▶ GIVEN PASSAGE
--- START ---
When the subject of Richard’s travel comes up, people inevitably say “I don’t know how you do that.” It must be my sensitive nature, but I always sense judgement when they say that. I suppose it is my insecurity showing its ugly face but I swear they all disapprove.
In spite of my paranoid delusions though, I believe there are people who care about me who would like to know. How do I do it? My keys to happiness husbandless are threefold:
1. Having someone who loves me (Richard being #1 on that list),
2. something to occupy my time and focus (besides phone calls, text messages and emails to said husband),
3. and something to look forward to (again, besides Richard’s return).
1. I have wonderful family in town who helps with the boys so much and offers me company when needed. The boys, though exhausting and frustrating at times, provide me with never-ending unconditional love. And I have great friends who invite me to their homes and help me with projects.
Which brings me to my next point.
2. Projects help occupy my spare time and energy. I love accomplishing things. Improving spaces. Making my home personal.
I also am blessed to work one day a week with great people doing something I find satisfying and engaging.
Twice a week a girl from my ward comes over afterschool to watch the boys so I can go jogging.
3. Lastly, each week I look forward to Thursday nights. I have always wanted to be a dancer so last August I enrolled in an adult beginning ballet class. It is a highlight of my week. Learning something new does something wonderful for my soul. It is a thrill and joy to me. It is probably the most selfish thing I do. (Besides blogging…)
So despite lonely evenings, changing a lot of diapers on my own, and doing a lot of dishes by myself I have been able to continue in a meaningful existence. In fact, I would venture to say, in all sincerity without the slightest nuance of justification, that this experience has made me a more patient mother.
--- END ---
▶ INSTRUCTIONS
1) Answer these questions about the post on coping while a husband travels:
(a) Which night of the week does the writer look forward to?
(b) When did the writer enroll in the adult beginning ballet class?
(c) How many days a week does the writer work?
2) Quote the post on coping while a husband travels, starting at the words "Which brings me" and ending after "satisfying and engaging.".
3) What three keys to happiness does the writer list in the post on coping while a husband travels?

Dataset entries
--- START ---
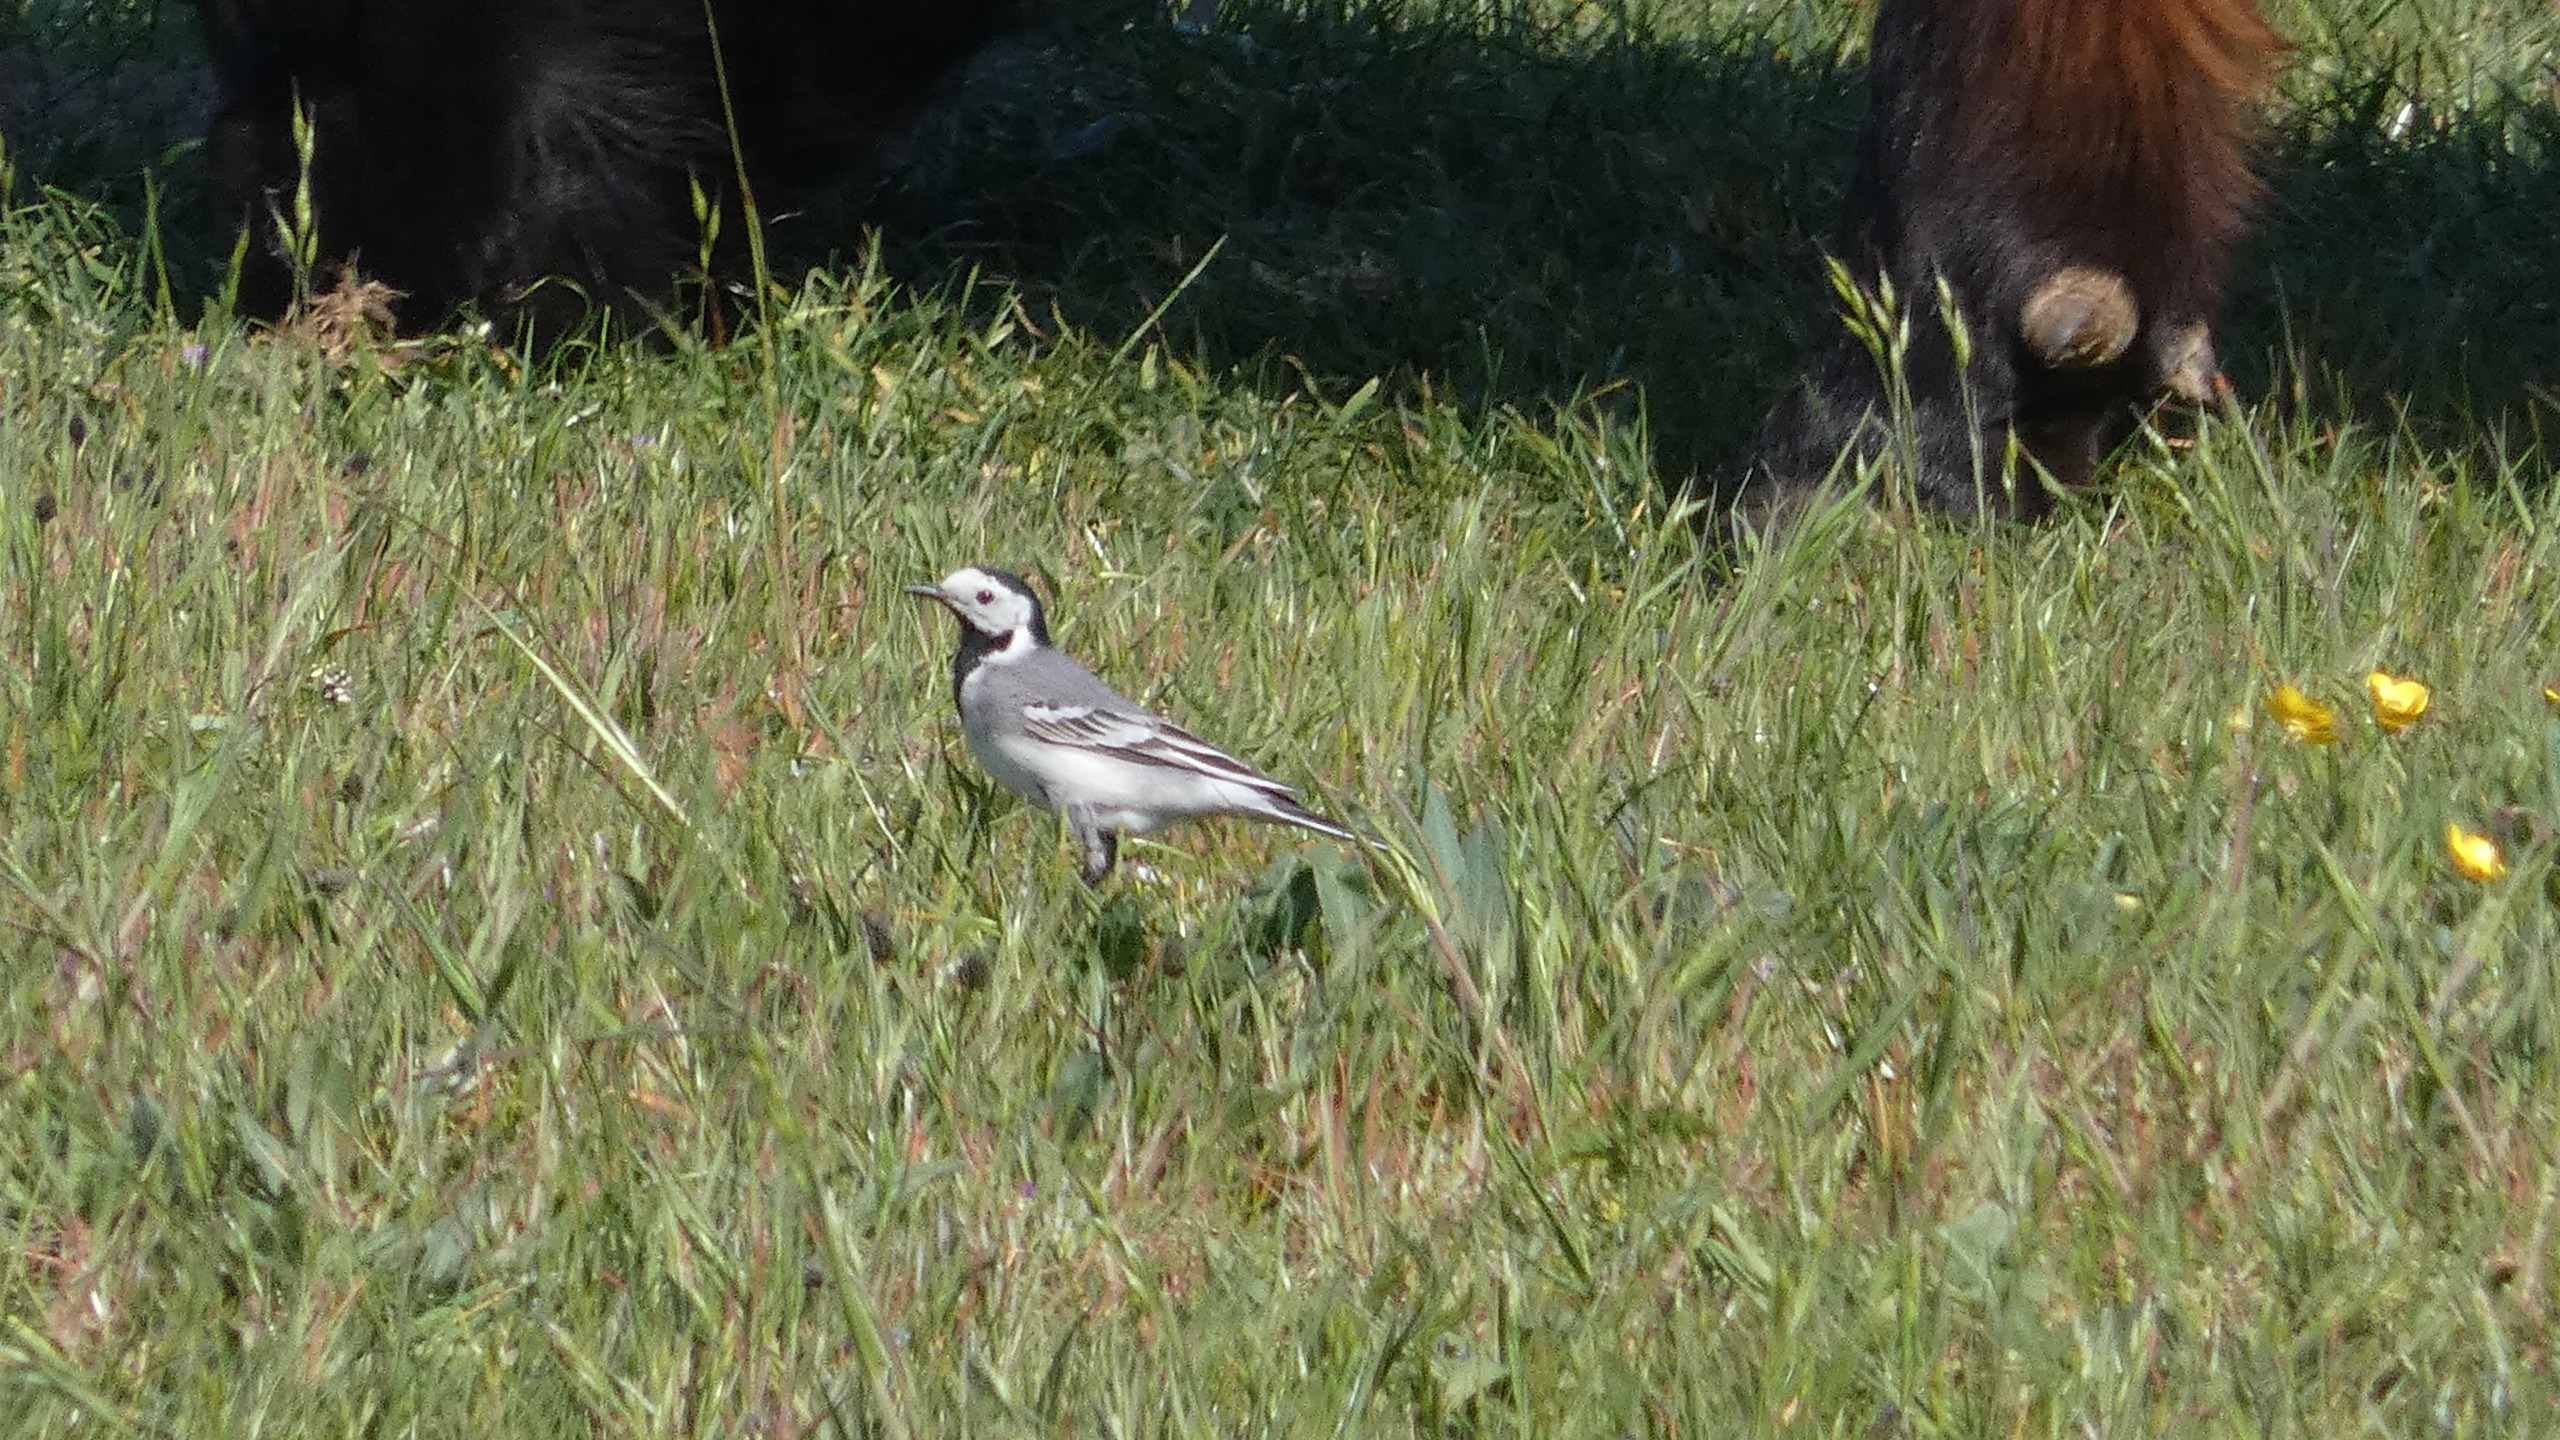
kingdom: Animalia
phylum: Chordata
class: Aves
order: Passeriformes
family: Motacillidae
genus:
--- END ---
▶ ANSWERS TO THIS EXERCISE
1)
(a) Thursday nights
(b) Last August
(c) One day a week

2)
Which brings me to my next point.
2. Projects help occupy my spare time and energy. I love accomplishing things. Improving spaces. Making my home personal.
I also am blessed to work one day a week with great people doing something I find satisfying and engaging.

3)
- Having someone who loves me
- Something to occupy my time and focus
- Something to look forward to